Goal => Copy the data below word for word, from its first line through the line that contains "genus: Cirrhilabrus", including both of those lines.

Listed records =>
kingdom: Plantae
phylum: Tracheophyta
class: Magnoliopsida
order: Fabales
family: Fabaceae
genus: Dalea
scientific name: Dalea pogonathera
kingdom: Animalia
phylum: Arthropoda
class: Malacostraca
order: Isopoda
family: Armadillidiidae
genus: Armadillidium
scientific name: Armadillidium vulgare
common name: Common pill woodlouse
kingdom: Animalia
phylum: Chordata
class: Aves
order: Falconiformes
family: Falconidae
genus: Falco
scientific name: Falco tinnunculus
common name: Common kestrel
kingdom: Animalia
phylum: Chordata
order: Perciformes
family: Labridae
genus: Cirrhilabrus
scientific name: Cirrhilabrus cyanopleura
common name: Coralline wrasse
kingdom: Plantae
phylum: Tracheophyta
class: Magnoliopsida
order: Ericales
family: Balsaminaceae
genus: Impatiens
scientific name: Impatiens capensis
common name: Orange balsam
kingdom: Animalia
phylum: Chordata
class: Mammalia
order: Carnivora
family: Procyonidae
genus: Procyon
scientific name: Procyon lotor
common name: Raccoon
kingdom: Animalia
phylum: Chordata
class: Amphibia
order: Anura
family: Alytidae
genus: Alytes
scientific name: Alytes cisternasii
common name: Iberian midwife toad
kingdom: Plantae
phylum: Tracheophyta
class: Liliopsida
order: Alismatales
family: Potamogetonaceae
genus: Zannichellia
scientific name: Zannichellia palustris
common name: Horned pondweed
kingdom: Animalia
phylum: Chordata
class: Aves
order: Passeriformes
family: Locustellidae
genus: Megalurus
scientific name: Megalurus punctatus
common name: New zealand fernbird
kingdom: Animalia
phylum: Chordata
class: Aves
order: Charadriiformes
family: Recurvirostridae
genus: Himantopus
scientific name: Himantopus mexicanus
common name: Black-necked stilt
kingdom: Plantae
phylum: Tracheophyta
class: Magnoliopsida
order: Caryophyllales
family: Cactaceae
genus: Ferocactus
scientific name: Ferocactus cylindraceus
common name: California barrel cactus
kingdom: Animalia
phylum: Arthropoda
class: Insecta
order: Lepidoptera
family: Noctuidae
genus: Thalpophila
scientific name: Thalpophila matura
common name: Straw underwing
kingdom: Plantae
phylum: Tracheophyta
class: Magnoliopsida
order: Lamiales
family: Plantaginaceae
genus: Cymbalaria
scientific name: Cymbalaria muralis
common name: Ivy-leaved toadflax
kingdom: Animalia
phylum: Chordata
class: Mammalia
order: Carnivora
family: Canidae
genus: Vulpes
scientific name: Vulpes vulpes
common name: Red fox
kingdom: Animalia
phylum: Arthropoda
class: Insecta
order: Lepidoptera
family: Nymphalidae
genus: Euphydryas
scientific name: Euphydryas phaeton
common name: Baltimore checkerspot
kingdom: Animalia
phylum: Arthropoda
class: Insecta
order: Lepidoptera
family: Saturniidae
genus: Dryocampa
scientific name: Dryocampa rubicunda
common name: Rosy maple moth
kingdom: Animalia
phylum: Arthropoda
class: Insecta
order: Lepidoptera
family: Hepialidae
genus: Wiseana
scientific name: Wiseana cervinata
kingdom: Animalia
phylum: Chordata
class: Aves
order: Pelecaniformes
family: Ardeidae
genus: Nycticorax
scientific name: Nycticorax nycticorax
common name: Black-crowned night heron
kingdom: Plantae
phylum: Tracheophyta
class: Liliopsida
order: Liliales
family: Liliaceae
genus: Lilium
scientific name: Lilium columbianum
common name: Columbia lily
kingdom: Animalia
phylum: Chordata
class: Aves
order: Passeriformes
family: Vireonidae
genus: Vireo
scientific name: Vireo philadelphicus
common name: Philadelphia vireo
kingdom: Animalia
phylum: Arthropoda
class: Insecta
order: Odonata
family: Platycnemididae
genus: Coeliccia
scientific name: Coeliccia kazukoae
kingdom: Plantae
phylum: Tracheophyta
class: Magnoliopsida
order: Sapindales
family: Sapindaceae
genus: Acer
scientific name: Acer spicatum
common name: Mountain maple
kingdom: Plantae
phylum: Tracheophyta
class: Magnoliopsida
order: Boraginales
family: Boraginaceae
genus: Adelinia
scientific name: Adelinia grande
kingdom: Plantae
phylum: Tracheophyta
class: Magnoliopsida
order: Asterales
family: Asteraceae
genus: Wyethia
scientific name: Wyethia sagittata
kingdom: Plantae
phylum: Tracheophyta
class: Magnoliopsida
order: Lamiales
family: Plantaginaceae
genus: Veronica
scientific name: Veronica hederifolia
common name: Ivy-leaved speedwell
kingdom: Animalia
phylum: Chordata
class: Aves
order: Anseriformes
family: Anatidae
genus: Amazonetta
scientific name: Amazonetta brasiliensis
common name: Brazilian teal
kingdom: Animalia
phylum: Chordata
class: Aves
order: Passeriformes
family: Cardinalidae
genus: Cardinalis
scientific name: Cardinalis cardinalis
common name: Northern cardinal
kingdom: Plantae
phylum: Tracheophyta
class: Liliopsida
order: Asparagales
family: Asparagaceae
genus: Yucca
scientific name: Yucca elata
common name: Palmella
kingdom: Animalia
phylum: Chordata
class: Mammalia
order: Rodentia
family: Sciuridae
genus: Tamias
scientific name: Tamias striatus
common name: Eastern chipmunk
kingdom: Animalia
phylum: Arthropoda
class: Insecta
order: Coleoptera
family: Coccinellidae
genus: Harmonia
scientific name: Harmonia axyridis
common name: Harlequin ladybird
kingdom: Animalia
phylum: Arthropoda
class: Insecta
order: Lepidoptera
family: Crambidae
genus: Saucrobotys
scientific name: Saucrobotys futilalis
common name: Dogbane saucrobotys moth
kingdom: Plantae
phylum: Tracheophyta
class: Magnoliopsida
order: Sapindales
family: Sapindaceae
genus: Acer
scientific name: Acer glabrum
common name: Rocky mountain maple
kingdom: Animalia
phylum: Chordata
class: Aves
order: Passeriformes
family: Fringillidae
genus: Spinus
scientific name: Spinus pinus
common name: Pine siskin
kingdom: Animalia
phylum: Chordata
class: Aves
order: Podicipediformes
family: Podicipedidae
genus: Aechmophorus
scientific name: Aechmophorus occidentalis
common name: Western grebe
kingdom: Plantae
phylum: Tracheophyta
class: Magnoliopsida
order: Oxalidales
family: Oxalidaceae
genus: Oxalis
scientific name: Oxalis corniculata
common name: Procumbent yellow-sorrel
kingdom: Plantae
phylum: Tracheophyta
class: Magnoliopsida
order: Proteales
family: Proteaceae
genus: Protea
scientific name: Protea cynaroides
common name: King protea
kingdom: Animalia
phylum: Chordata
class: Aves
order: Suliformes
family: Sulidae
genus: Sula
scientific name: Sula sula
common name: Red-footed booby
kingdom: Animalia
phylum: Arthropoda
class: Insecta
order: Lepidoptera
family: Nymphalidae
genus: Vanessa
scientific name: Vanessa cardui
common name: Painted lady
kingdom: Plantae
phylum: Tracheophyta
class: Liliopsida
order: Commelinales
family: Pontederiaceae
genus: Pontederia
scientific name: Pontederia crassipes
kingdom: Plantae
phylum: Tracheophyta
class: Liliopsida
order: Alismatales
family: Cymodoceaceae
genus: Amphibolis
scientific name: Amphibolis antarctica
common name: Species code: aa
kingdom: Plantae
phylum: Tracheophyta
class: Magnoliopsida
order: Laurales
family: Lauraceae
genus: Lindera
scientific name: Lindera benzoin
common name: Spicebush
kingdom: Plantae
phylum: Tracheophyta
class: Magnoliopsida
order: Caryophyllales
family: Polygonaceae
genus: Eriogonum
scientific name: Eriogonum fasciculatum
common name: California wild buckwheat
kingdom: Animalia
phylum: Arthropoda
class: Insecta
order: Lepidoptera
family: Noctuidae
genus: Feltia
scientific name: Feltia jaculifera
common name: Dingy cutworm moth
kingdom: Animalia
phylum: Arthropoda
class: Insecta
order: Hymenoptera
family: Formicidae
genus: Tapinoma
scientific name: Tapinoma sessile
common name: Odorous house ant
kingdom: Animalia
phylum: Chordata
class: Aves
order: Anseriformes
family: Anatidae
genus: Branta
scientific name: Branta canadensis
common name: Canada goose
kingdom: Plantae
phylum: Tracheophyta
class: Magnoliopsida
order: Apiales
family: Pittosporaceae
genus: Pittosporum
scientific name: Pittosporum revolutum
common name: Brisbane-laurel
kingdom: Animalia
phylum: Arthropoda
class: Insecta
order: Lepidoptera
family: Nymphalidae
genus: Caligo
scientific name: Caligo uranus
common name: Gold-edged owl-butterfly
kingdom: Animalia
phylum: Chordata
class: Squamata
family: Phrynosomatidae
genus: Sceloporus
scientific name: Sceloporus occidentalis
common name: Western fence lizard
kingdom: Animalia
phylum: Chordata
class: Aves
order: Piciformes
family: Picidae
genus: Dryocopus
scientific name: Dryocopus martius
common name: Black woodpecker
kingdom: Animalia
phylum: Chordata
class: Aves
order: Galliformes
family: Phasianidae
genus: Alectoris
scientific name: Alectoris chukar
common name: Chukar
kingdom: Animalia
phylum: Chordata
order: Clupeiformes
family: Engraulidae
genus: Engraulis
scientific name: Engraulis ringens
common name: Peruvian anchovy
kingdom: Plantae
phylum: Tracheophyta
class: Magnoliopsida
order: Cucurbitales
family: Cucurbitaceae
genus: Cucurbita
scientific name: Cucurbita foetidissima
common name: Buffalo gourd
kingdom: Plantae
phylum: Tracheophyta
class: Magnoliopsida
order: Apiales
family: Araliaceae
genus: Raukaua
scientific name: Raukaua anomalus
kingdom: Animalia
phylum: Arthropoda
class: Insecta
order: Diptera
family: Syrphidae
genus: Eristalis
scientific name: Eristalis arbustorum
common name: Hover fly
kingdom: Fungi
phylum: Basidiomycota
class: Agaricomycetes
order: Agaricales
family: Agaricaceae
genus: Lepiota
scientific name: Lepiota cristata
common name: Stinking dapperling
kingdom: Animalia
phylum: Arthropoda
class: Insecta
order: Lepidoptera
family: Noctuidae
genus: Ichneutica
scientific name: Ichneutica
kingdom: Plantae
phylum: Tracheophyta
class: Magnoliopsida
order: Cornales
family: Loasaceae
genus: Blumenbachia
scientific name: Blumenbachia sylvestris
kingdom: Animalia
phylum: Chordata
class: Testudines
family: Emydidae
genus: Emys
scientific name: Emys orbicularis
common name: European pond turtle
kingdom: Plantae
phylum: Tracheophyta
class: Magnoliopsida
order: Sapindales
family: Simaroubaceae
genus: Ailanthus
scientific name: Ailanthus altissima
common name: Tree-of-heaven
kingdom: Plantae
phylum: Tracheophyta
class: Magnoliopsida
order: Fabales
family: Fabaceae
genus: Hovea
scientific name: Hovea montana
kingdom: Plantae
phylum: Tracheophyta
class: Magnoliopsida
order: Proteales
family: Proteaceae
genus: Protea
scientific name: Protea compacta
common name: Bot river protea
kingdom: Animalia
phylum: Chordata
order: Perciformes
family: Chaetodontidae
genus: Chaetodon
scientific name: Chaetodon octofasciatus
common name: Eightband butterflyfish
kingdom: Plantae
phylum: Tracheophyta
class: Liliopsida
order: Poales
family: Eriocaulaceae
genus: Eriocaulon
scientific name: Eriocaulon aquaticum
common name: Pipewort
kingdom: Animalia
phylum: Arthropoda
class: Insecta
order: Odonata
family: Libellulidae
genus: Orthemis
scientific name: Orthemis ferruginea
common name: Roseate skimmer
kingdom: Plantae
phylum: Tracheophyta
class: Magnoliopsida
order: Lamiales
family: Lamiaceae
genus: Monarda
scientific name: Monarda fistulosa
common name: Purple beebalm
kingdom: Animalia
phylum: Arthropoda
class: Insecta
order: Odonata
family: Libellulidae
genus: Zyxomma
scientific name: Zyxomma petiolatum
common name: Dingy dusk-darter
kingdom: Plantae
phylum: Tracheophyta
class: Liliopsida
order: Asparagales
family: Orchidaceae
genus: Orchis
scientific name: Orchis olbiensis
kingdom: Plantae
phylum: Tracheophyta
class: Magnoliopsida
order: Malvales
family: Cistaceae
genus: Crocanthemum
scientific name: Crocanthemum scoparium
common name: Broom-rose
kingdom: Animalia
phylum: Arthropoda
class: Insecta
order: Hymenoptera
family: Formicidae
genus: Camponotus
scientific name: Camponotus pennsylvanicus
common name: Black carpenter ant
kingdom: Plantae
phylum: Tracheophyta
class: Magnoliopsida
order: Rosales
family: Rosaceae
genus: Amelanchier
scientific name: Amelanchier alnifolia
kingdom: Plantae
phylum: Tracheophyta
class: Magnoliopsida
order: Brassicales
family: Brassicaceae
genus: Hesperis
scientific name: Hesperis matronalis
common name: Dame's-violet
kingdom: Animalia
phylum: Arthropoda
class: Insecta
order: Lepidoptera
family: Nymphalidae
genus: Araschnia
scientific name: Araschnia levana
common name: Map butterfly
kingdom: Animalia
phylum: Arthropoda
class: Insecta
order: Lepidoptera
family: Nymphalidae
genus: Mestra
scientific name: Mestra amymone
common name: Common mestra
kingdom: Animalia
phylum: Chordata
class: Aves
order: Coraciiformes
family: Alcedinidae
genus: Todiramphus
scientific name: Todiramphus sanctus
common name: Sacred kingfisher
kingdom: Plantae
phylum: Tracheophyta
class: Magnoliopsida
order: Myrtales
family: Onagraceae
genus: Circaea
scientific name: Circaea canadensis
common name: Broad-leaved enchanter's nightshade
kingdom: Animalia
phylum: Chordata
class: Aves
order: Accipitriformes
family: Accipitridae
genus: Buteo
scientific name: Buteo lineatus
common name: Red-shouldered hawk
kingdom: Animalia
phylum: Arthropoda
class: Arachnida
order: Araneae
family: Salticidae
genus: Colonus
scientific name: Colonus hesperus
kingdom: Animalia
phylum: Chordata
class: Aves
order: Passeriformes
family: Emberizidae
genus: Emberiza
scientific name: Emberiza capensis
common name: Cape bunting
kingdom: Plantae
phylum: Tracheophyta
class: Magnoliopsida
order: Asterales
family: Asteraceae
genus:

Response to the task =>
kingdom: Plantae
phylum: Tracheophyta
class: Magnoliopsida
order: Fabales
family: Fabaceae
genus: Dalea
scientific name: Dalea pogonathera
kingdom: Animalia
phylum: Arthropoda
class: Malacostraca
order: Isopoda
family: Armadillidiidae
genus: Armadillidium
scientific name: Armadillidium vulgare
common name: Common pill woodlouse
kingdom: Animalia
phylum: Chordata
class: Aves
order: Falconiformes
family: Falconidae
genus: Falco
scientific name: Falco tinnunculus
common name: Common kestrel
kingdom: Animalia
phylum: Chordata
order: Perciformes
family: Labridae
genus: Cirrhilabrus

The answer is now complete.